January 19, 2006 - A psychiatrist who treats individuals with unwanted same-sex attractions and the president of the Southern Baptist Theological Seminary have recently discussed the cultural implications of "Brokeback Mountain," a story about two married cowboys who engage in a homosexual relationship.

In his essay, "Sexual Confusion and the End of Friendship," Dr. Albert Mohler observes that this film "presents the homosexual romance as a relationship to be admired -- insinuating that if our society could be freed of its hang-ups about homosexuality, these two could have gone on to live together happily ever after."

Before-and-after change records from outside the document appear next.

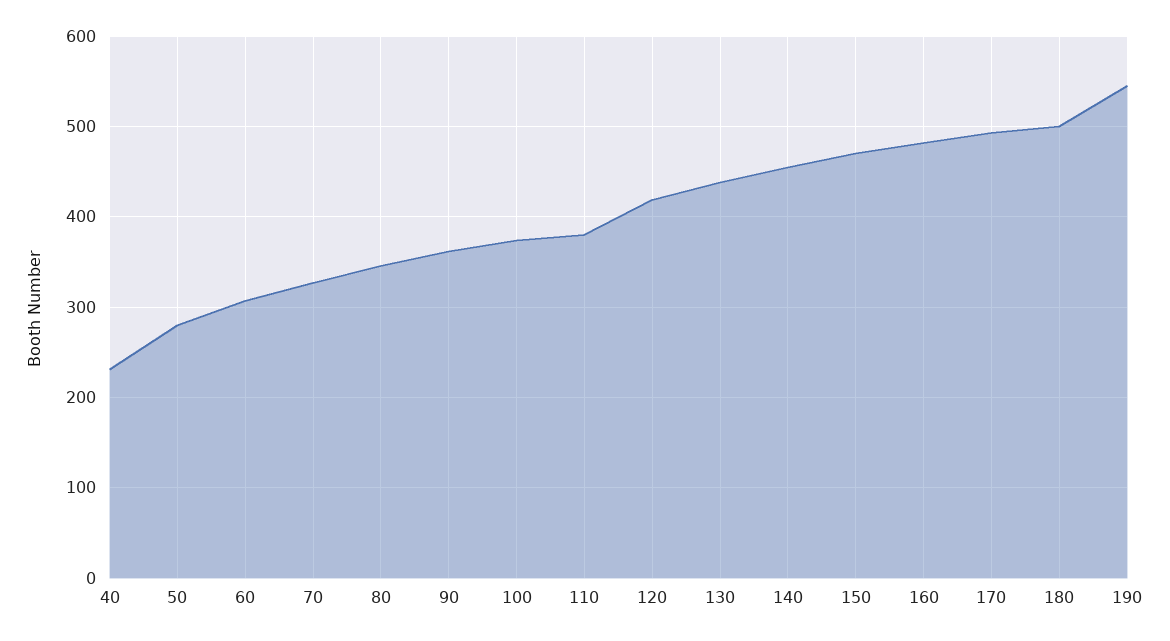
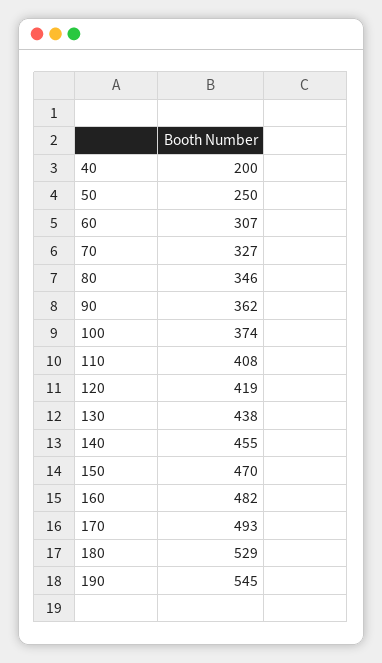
  {
-   "40": 230,
+   "40": 200,
-   "50": 280,
+   "50": 250,
    "60": 307,
    "70": 327,
    "80": 346,
    "90": 362,
    "100": 374,
-   "110": 380,
+   "110": 408,
    "120": 419,
    "130": 438,
    "140": 455,
    "150": 470,
    "160": 482,
    "170": 493,
-   "180": 500,
+   "180": 529,
    "190": 545
  }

Mohler points to an essay by English Professor Anthony Esolen, on the corrosive effect of male homosexual relationships on the value of non-sexual friendships among males. Writing in Touchstone magazine (September 2005), Esolen accuses pansexualists of corrupting words like love, friend, male, and female in order to normalize sexual confusion and to impose their social agendas upon the rest of us.

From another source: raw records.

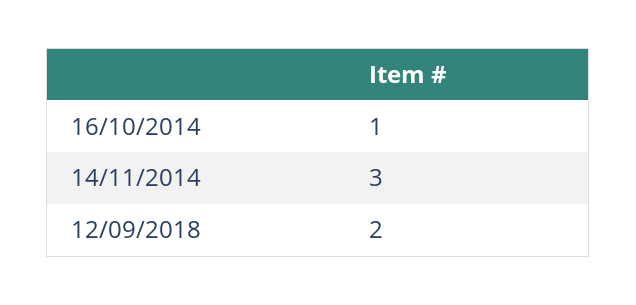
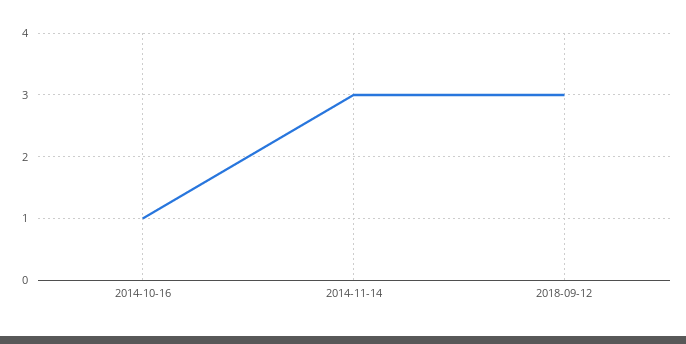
  {
    "16/10/2014": 1,
    "14/11/2014": 3,
-   "12/09/2018": 2
+   "12/09/2018": 3
  }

According to Esolen, films like "Brokeback Mountain" corrupt the relationships between straight men and boys. Healthy male friendships become suspect if there is genuine non-sexual love involved. Mohler notes: "Normal, non-sexual, fraternal friendships among men now come under suspicion. This is especially true for teenage boys and young men, who are less secure about their manhood and more concerned about their own -- and their peers' -- sexual identity."

Mohler believes "The normalization of homosexuality destroys the natural order of friendships among men."

Psychiatrist Yale Kramer, writing in "'Brokeback Mountain' and the Romance of Gayness," points out that "Brokeback Mountain's" author, Annie Proulx admits that her story is an examination of "country homophobia in the land of the Great Pure Noble Cowboy." Kramer believes that Proulx's three failed marriages evidence hostility to men -- especially men who live by "white masculine values."

Kramer notes that in the movie, every "masculine" man is portrayed as a crude, drunken, violent fool. "It's a story that hates men -- fathers in particular," says Kramer.

Kramer, who has treated men with unwanted same-sex attractions, says that Proulx has no understanding of male psychology or of the promiscuity of homosexual males. He says, "This romantic model [of gay males] is as phony as the old cowboy model but what is important is that it serves the political aims of gay activists -- currently gay marriage."

He asserts that three percent of gay male relationships are stable, well-adjusted relationships, but the remainder are characterized by highly unstable relationships and dangerous sexual practices. These include bareback riding, gift-giving of the AIDS virus; bug chasing, and other dangerous activities, "none of which would fit the romance of gayness."

As far as homophobia is concerned, Kramer notes that FBI statistics indicate that between 1995 and 2004, there were between two and six homosexuals killed each year in hate crimes. "But," says Kramer, "strangely enough we hear very little outcry and protest when you look into the number of deaths of male homosexuals caused by AIDS -- 10,000 in any year. Such facts do not contribute to the romance of gayness."